Le recueil de Bernard Quiriny est composé de récits qui flirtent avec l’étrange, la fantaisie, avec un humour belge. Par endroits, on songe aux nouvelles d’Adolfo Bioy Casarès, ou à celles de Sylvina Ocampo. Mais il s’en dégage une note originale, même si les thèmes traités sont connus. J’ai bien aimé l’histoire d’amour et de peau d’orange de «Sanguine», l’histoire de l’évêque dont l’âme habitait plusieurs corps, les buveurs éternels, le langage des Yapous, les catastrophes comme objet d’art. Par contre certains contes laissent une impression de déjà-vu, comme celui qui donne son nom au recueil.

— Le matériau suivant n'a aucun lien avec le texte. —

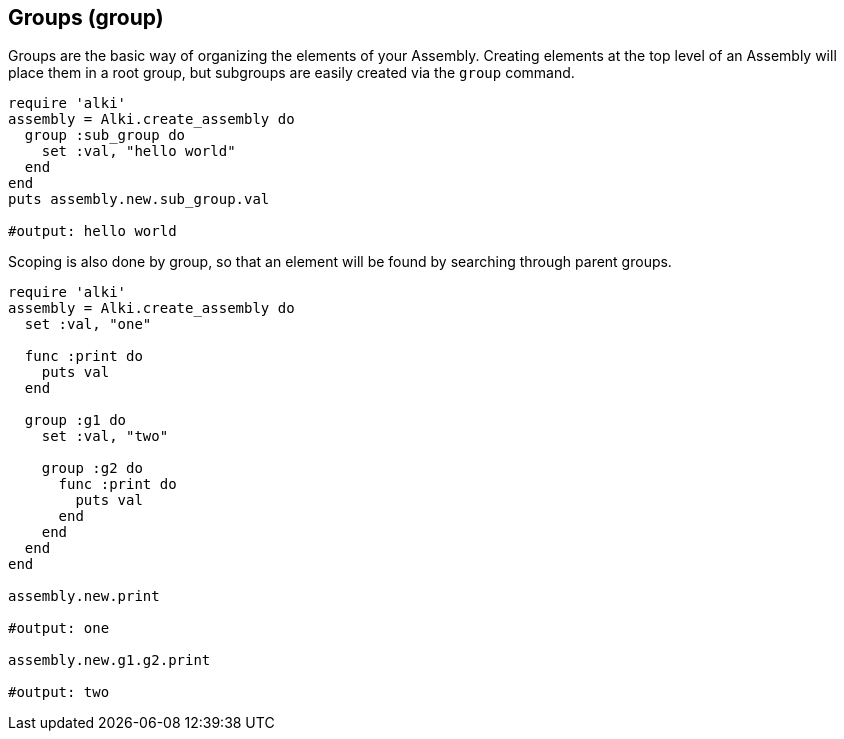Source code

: Groups (group)
--------------

Groups are the basic way of organizing the elements of your Assembly. Creating elements at the top
level of an Assembly will place them in a root group, but subgroups are easily created via the `group`
command.

```ruby
require 'alki'
assembly = Alki.create_assembly do
  group :sub_group do
    set :val, "hello world"
  end
end
puts assembly.new.sub_group.val

#output: hello world
```

Scoping is also done by group, so that an element will be found by searching through parent groups.

```ruby
require 'alki'
assembly = Alki.create_assembly do
  set :val, "one"

  func :print do
    puts val
  end

  group :g1 do
    set :val, "two"

    group :g2 do
      func :print do
        puts val
      end
    end
  end
end

assembly.new.print

#output: one

assembly.new.g1.g2.print

#output: two
```
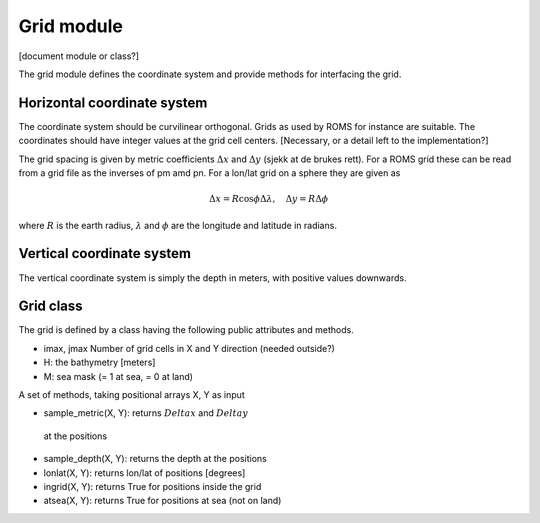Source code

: Grid module
===========

[document module or class?]

The grid module defines the coordinate system and provide methods for
interfacing the grid.

Horizontal coordinate system
----------------------------

The coordinate system should be curvilinear orthogonal. Grids as used by
ROMS for instance are suitable. The coordinates should have integer values at
the grid cell centers. [Necessary, or a detail left to the implementation?]

The grid spacing is given by metric coefficients :math:`\Delta x` and
:math:`\Delta y`
(sjekk at de brukes rett). For a ROMS grid these can be read from a
grid file as the inverses of pm amd pn.
For a lon/lat grid on a sphere they are given as

.. math:: \Delta x = R \cos \phi \Delta\lambda, \quad \Delta y = R \Delta\phi

where :math:`R` is the earth radius, :math:`\lambda` and :math:`\phi` are the
longitude and latitude in radians.

Vertical coordinate system
--------------------------

The vertical coordinate system is simply the depth in meters, with positive
values downwards.

Grid class
----------

The grid is defined by a class having the following public attributes and methods.

- imax, jmax Number of grid cells in X and Y direction (needed outside?)
- H: the bathymetry [meters]
- M: sea mask (= 1 at sea, = 0 at land)

A set of methods, taking positional arrays X, Y as input

- sample_metric(X, Y):  returns :math:`Delta x` and  :math:`Delta y`
 at the positions
- sample_depth(X, Y):  returns the depth at the positions
- lonlat(X, Y): returns lon/lat of positions [degrees]
- ingrid(X, Y): returns True for positions inside the grid
- atsea(X, Y): returns True for positions at sea (not on land)
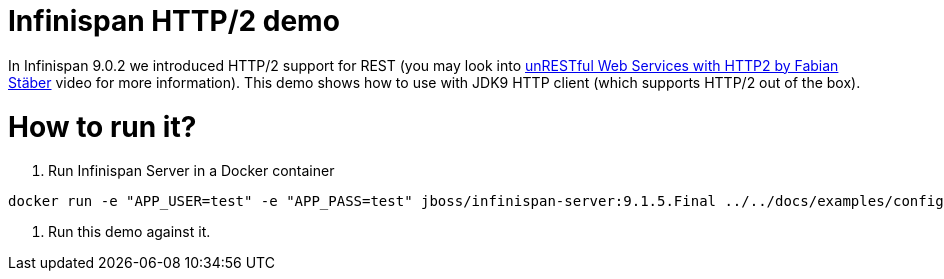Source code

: = Infinispan HTTP/2 demo

In Infinispan 9.0.2 we introduced HTTP/2 support for REST (you may look into https://youtu.be/wR3o6HA47Ao[unRESTful Web Services with HTTP2 by Fabian Stäber] video for more information). This demo shows how to use with JDK9 HTTP client (which supports HTTP/2 out of the box).

= How to run it?

1. Run Infinispan Server in a Docker container

```
docker run -e "APP_USER=test" -e "APP_PASS=test" jboss/infinispan-server:9.1.5.Final ../../docs/examples/configs/standalone-rest-ssl.xml --debug
```

2. Run this demo against it.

On trouve aussi, çà et là dans les autres contes, quelques petites perles comme l’histoire de l’écrivain qui écrivait les biographies d’individus portant des noms illustres, comme la vie de Lénine, cordonnier à Toulon, ou celle de Victor Hugo, dentiste à Palaiseau…
Bref, un recueil un peu bizarre, fantaisiste par endroits, d’un style agréable à l’oreille. Ce n’est pas un chef-d’œuvre, mais cela vaut au moins dix prix Goncourt. Donc à lire en attendant le troisième recueil de Quiriny. Le premier, qui s’intitulait L’Angoisse de la première phrase (Phébus, 2005), lui avait permis de remporter le prix de la Vocation.
La préface est d’un écrivain connu (?), Enrique Via-Matas, qui en profite pour parler de lui-même avec enthousiasme.